Then there's the Midwest. (I can write this as a Kansas girl.) Maybe it's because folks were so busy plowing fields and planting hedge rows and herding cattle that they had no energy left to think about, much less act on, instilling or exporting regional ego. Ask a Midwesterner "Where you from," and you'll witness the greatest Pug-like transformation possible. Eyes droop, extensive wrinkles appear, and the head sinks into the shoulders so deeply you'll wonder if there really was a neck there a moment earlier. A "flyover" state name spills from the downturned mouth with such melancholy you immediately change the subject for fear the responder will keel over, unable to sustain any longer the weight of their misfortune. Someone in the Midwest Public Relations department failed miserably! (Maybe they were really a Texas transplant!)

It's amazing how our origins, whether we revel in or run from them, shape us.

And as significant as our individual provenances are, even more so is what we believe about our beginnings as a species.

About 2,500 years ago a popular philosopher, Anaximander, theorized life began in the seas and people evolved from animals. Darwin wasn't as original as we've been led to believe. The modern debate about origins tends to center on fossil finds and sedimentary layers. While these are important, our narrow focus leaves numerous other questions not only unanswered but even unasked. So I shall present a few for pondering.

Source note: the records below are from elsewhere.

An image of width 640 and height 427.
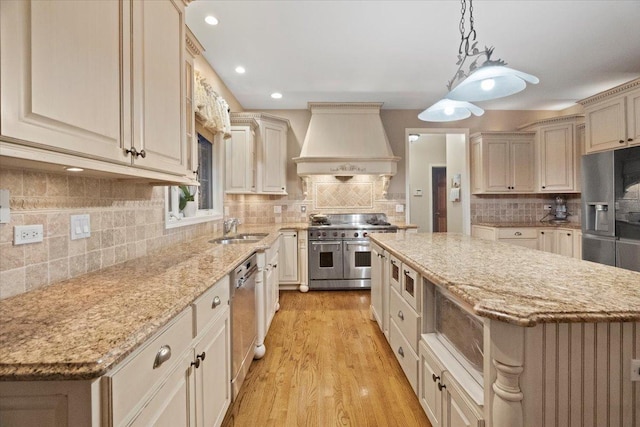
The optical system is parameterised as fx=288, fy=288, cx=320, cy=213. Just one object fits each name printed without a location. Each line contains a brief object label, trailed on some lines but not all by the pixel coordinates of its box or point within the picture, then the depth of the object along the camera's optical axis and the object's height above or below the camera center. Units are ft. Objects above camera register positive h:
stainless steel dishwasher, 5.47 -2.20
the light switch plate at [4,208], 3.34 +0.10
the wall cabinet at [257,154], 12.67 +2.77
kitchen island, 2.89 -1.46
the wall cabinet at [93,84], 2.47 +1.46
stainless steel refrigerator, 9.64 +0.14
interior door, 21.93 +1.13
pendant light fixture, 5.10 +2.52
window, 8.51 +0.89
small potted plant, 8.50 +0.38
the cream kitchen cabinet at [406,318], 5.34 -2.20
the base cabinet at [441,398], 3.56 -2.63
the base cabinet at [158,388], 2.07 -1.50
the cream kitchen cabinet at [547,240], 13.55 -1.33
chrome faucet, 9.82 -0.37
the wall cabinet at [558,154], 13.70 +2.83
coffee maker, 15.06 +0.04
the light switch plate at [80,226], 4.32 -0.17
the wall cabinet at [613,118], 10.09 +3.50
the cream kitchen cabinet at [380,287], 7.75 -2.18
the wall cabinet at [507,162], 14.73 +2.57
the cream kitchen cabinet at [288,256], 13.09 -1.91
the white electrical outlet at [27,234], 3.50 -0.23
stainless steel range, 13.25 -1.99
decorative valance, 8.06 +3.29
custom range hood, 13.71 +3.43
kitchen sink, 9.23 -0.81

Was it only people and animals and plant life that evolved or did the planet? Did it start as a speck and grow to its current size?

Did earth always have an axis tilt between 22.1 and 24.5 degrees? Did it always rotate on a (approximately) 24 hour cycle? Did it always revolve around the sun? Did it have a different orbital path?

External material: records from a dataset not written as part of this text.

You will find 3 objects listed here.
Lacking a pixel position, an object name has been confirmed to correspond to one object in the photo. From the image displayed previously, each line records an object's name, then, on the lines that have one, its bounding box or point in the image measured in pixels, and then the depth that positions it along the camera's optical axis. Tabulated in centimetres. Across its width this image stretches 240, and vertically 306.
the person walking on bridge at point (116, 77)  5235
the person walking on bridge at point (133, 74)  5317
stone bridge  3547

Was the moon always in earth's gravitational pull?

Did our solar system evolve? How much time did it take for the Milky Way to become ordered in its current structure?

On a planet of 196.94 million square miles, what are the odds that just enough "people" evolved at the same rate within a near enough geographical distance to be able to procreate?

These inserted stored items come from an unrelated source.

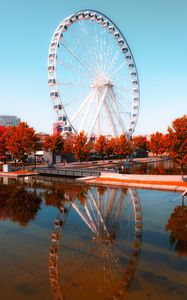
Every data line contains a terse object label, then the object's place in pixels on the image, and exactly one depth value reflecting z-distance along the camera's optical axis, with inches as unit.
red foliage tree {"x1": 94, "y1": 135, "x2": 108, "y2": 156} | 2753.4
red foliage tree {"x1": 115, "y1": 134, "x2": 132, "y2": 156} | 2760.8
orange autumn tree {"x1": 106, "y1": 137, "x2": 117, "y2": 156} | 2818.2
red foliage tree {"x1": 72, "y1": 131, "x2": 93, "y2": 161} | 2294.5
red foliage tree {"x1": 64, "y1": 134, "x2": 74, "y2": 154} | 2564.0
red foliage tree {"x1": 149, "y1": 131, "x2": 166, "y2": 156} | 3356.3
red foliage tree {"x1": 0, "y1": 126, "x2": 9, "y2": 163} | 2219.5
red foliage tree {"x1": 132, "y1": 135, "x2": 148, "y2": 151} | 4042.8
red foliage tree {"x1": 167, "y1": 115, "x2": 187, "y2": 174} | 1381.6
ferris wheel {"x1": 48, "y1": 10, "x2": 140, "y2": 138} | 2289.6
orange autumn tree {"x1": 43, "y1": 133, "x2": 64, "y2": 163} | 2407.7
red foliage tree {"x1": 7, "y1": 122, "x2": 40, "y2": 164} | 1999.3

Why did people develop a conscience? Surely it would be easier to live without one.

If people evolved at a consistent enough rate physically to maintain enough uniformity to be able to reproduce and create societies, why didn't beliefs about right & wrong evolve to be the same? How much bloodshed has been spent throughout recorded history over disagreements about morality?

Why did humanity evolve with an innate and universal need for meaning? The corporate and individual search for "the meaning of life" has created unfathomable sorrow. Could it not be argued this is more of a burden than a blessing?

And of what value has been the persistent human tendency to consider -- whether to accept or reject -- the possibility of "divine" beings which are involved with life on earth? Surely there's enough within the realm of our five senses to contend with. Why add to our struggles with questions about other dimensions?

And yet...

The question of "Where are y'all from" isn't entirely erasable from our minds, no matter how hard we rub.

Someone proclaims, "There's so much horror in the world, I can't believe there's a God." And yet they fail to answer the logical follow-up question:

"How does the absence of God explain the presence of pain?"

Perhaps we focus so earnestly on examining fossilized bone fragments in the dirt to avoid answering the questions a gaze into the sky prompts. Perhaps we measure millimeters of rocks to ignore the inquiries billions of stars present. Perhaps we study skulls to avoid searching souls -- ours and others.

What we believe about where we're from matters.